SHARING IS CARING, or at least catching. In October the Booker prize divided the 2019 award between two authors, Bernadine Evaristo and Margaret Atwood, as the judges said that they “couldn’t separate” the novels. This week the Bad Sex in Fiction award, for the year’s most toe-curling depictions of literary coupling, also announced two victors, for “there was no separating [them]”. Now the Turner prize, Britain’s premier award for contemporary art, has been awarded to all four shortlisted artists at once.
Rather than the product of indecisive judges, the surprise announcement on December 3rd came after the four nominees—Lawrence Abu Hamdan, Helen Cammock, Oscar Murillo and Tai Shani—lobbied the jury to treat them as a collective. The artists met for the first time earlier this year at the prize’s official exhibition at Turner Contemporary in Margate. In a joint letter to the judges, who were chaired by Alex Farquharson, director of Tate Britain, they said: “Each of us makes art about social and political issues and contexts we believe are of great importance and urgency. The politics we deal with differ greatly, and for us it would feel problematic if they were pitted against each other, with the implication that one was more important, significant or more worthy of attention than the others.”
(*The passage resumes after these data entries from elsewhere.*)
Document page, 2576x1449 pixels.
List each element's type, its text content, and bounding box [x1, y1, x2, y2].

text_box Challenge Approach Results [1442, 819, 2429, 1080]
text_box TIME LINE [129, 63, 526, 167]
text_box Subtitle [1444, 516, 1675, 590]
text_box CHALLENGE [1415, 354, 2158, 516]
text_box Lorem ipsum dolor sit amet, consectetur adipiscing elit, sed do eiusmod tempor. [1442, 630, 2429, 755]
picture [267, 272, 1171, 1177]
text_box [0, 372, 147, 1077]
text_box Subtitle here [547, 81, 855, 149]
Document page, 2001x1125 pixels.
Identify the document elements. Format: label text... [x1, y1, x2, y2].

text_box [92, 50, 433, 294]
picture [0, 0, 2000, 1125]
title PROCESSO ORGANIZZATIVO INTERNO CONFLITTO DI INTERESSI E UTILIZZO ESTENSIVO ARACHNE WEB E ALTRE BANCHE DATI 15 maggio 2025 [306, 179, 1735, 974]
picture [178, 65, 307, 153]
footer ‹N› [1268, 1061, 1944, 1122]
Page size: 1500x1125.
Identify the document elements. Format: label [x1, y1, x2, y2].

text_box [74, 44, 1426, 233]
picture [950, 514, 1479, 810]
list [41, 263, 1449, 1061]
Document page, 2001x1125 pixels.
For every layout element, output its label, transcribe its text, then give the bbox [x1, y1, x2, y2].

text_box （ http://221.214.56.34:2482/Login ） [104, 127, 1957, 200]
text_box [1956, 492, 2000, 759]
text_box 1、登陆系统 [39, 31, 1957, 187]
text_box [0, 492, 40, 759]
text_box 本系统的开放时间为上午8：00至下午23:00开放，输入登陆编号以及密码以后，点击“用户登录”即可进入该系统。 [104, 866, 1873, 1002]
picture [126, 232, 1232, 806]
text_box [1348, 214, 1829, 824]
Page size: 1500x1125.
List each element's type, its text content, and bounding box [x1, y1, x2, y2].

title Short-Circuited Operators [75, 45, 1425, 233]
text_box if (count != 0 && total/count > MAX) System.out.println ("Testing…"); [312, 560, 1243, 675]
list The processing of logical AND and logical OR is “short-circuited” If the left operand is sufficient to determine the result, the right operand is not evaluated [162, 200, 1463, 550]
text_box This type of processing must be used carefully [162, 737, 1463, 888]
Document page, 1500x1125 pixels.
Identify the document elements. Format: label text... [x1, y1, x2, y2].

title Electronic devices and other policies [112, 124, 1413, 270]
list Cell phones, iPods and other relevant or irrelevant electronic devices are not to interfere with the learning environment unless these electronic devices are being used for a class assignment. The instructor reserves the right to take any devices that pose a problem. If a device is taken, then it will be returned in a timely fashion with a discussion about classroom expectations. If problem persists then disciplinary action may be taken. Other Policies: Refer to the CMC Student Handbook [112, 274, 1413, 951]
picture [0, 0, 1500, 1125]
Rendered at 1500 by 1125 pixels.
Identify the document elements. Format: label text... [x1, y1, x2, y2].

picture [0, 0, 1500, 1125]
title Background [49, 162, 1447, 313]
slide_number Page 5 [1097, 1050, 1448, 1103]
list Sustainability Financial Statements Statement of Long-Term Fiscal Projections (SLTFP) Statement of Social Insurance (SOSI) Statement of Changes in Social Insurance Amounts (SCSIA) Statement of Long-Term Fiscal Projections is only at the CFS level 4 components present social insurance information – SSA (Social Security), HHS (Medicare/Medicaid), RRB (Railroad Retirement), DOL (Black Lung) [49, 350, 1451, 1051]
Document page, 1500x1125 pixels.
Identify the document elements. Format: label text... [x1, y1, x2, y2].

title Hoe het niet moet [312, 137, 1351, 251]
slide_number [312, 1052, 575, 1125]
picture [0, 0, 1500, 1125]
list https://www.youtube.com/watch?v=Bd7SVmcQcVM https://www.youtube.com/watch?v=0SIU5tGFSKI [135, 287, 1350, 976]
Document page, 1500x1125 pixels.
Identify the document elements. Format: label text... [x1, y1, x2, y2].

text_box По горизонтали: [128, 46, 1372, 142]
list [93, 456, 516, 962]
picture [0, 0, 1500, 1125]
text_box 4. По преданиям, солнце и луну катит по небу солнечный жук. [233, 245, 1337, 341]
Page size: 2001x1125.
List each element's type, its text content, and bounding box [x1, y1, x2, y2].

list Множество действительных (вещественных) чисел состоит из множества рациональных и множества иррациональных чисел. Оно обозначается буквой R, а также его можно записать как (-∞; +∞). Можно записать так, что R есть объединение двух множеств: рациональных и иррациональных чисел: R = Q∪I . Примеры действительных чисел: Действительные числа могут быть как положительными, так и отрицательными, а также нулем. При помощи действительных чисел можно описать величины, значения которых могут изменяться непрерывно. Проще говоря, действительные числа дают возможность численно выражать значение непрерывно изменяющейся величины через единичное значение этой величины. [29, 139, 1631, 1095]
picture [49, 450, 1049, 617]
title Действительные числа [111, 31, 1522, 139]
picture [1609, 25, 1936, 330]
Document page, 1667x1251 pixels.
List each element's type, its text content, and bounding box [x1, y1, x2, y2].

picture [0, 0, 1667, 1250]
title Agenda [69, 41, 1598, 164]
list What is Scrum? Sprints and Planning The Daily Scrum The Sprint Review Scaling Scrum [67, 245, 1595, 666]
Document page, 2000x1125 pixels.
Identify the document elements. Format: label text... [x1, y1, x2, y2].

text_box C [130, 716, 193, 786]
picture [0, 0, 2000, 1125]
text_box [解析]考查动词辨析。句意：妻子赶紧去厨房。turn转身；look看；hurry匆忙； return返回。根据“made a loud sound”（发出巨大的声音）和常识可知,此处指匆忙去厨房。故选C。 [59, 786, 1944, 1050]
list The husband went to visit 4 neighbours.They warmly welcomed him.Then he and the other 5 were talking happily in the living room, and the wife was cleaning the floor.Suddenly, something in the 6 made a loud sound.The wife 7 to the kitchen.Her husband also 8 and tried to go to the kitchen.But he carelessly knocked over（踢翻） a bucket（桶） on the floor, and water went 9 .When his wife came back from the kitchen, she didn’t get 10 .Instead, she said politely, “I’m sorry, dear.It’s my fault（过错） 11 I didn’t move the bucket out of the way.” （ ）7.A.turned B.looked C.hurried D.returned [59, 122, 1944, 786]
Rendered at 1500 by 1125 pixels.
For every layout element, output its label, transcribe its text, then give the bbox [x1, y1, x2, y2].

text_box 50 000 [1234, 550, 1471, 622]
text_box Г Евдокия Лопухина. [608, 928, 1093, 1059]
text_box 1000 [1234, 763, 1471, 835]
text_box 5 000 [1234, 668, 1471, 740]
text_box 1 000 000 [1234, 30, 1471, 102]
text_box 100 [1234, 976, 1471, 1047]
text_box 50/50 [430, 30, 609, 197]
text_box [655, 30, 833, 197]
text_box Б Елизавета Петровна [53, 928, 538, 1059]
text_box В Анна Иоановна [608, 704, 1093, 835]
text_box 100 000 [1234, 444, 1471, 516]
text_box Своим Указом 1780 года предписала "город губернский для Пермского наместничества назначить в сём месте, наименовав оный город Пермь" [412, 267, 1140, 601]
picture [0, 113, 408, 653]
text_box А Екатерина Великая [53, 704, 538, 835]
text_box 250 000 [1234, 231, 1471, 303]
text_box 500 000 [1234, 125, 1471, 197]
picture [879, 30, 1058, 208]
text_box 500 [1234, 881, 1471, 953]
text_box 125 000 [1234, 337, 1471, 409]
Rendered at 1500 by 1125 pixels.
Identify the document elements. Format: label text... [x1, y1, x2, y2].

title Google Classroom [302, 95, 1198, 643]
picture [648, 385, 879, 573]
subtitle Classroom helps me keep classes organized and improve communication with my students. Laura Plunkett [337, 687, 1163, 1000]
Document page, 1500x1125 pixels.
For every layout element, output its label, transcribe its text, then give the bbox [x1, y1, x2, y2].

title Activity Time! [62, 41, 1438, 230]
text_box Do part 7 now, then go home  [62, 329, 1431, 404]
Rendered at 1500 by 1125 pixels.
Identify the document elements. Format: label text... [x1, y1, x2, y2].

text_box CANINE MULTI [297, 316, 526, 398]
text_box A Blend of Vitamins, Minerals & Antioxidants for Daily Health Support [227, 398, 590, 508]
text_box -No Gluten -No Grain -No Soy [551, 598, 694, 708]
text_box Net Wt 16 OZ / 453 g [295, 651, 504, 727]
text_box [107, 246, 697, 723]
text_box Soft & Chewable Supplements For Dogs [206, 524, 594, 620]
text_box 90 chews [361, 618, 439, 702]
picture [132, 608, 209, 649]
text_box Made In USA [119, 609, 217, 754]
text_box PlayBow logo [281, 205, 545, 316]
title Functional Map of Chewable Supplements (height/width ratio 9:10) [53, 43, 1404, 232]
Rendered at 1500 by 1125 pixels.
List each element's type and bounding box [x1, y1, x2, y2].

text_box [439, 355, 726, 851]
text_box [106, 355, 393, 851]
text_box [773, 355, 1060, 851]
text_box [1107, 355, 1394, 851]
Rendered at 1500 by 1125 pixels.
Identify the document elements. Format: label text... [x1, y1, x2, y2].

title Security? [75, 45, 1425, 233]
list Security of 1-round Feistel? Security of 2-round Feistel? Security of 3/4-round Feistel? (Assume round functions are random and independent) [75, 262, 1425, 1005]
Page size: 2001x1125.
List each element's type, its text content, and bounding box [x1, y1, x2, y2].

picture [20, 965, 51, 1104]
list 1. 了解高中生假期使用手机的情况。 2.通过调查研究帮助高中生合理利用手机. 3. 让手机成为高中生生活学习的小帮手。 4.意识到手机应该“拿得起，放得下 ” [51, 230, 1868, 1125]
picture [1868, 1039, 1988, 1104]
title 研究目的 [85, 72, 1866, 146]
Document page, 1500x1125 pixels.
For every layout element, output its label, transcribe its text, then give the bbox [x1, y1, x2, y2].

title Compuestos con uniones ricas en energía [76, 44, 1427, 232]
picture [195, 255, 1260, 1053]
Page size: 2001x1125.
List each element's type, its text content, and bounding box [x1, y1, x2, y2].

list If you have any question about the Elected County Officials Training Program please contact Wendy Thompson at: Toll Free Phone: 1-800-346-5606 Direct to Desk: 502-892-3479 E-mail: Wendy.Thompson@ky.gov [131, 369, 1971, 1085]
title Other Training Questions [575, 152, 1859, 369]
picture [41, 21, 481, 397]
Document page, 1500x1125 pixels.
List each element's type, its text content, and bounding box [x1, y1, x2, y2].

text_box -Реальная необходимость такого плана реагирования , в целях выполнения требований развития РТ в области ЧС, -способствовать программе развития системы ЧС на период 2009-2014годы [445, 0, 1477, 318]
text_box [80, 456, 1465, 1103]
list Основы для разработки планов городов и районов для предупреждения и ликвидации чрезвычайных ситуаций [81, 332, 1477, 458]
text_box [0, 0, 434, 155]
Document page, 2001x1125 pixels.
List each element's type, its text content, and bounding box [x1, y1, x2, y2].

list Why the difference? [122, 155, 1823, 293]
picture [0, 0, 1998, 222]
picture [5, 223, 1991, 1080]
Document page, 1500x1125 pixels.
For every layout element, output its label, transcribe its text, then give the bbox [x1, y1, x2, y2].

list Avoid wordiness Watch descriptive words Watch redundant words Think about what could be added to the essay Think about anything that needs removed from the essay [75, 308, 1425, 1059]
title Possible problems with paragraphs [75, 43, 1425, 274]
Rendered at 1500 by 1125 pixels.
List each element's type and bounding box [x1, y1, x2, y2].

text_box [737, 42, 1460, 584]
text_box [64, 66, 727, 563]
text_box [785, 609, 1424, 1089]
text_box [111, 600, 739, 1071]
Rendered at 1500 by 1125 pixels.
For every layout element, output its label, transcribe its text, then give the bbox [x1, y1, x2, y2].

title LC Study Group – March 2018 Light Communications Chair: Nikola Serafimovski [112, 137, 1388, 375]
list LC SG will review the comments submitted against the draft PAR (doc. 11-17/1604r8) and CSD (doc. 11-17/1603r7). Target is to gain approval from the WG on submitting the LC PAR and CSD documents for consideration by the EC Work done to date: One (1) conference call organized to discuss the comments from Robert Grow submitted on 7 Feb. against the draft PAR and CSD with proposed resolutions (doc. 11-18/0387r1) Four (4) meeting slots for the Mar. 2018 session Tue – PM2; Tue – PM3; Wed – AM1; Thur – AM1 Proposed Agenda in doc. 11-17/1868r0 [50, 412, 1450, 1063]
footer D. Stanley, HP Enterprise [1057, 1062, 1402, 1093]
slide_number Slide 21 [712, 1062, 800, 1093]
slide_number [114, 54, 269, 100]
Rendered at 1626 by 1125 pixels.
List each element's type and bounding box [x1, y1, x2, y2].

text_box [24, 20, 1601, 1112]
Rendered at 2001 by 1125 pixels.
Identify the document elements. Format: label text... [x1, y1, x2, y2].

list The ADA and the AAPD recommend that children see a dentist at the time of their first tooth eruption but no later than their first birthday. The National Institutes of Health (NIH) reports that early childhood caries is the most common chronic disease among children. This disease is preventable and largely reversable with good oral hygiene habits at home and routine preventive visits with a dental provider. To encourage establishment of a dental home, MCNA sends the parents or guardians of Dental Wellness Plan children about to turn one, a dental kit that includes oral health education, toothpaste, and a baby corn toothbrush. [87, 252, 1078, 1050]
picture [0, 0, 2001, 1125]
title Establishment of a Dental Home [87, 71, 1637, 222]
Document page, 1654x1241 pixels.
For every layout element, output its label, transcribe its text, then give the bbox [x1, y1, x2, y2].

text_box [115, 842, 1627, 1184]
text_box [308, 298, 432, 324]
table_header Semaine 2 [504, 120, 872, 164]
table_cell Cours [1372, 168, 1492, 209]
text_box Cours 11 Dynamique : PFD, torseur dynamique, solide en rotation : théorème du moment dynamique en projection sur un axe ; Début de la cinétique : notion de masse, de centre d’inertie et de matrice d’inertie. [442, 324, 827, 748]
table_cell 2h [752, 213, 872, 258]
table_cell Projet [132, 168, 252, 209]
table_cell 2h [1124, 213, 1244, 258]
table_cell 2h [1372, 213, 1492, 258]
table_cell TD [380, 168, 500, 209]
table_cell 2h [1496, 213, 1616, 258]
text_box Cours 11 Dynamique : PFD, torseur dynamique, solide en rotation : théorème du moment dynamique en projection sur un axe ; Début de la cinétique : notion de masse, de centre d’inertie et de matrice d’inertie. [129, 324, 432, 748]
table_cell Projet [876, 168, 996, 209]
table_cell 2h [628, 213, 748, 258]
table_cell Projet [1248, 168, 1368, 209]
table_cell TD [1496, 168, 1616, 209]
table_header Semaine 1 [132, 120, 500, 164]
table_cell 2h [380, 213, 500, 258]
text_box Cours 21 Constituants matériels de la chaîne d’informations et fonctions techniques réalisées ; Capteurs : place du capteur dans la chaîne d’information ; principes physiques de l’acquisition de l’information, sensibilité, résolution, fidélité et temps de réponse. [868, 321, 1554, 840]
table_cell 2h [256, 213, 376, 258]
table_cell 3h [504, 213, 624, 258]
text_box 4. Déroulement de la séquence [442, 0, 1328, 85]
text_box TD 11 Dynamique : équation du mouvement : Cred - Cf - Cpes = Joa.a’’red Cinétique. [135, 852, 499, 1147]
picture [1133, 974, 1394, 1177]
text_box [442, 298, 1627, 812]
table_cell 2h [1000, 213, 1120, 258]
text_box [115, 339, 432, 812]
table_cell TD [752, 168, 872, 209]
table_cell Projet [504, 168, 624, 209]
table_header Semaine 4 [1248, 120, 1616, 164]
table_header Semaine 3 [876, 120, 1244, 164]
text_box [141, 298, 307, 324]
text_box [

“At this time of political crisis in Britain and much of the world, when there is already so much that divides and isolates people and communities, we feel strongly motivated to use the occasion of the prize to make a collective statement in the name of commonality, multiplicity and solidarity—in art as in society.” The judges concurred, and divided the £40,000 ($52,200) award equally between them. (£25,000 usually goes to the winner, with the other shortlisted artists receiving £5,000.)
A self-described “ear-witness” artist, Mr Abu Hamdan, who is 34, uses interviews with former detainees from the notorious Sednaya military prison, north of Damascus, as a way of exploring sound, memory and human rights. Ms Cammock, a 49-year-old artist from Staffordshire, specialises in social history, using film and photography as well as text and performance to look at the role of women, principally in the civil-rights movement in Northern Ireland.
The youngest of the four artists, Oscar Murillo (33), whose work has recently been shown at Kettle’s Yard in Cambridge and at the chi K11 art museum in Shanghai, puts a contemporary twist on conventional sculpture; he uses recycled materials to create figures from his native Colombia in a study of globalisation and displaced migrants. Tai Shani, 43, who teaches at the Royal College of Art and whose work is the most surreal of the four winners, has used “The Book of the City of Ladies”, a proto-feminist text by Christine de Pizan, a 15th-century Venetian-born French poet, to create a piece about an allegorical city populated by women and creatures of fantasy.
Their work emphasises social exclusion and silenced voices with considerable imagination and power. Seen together, the four artworks—which are on display until January 12th in Margate—are proof that, in this instance at least, more is more.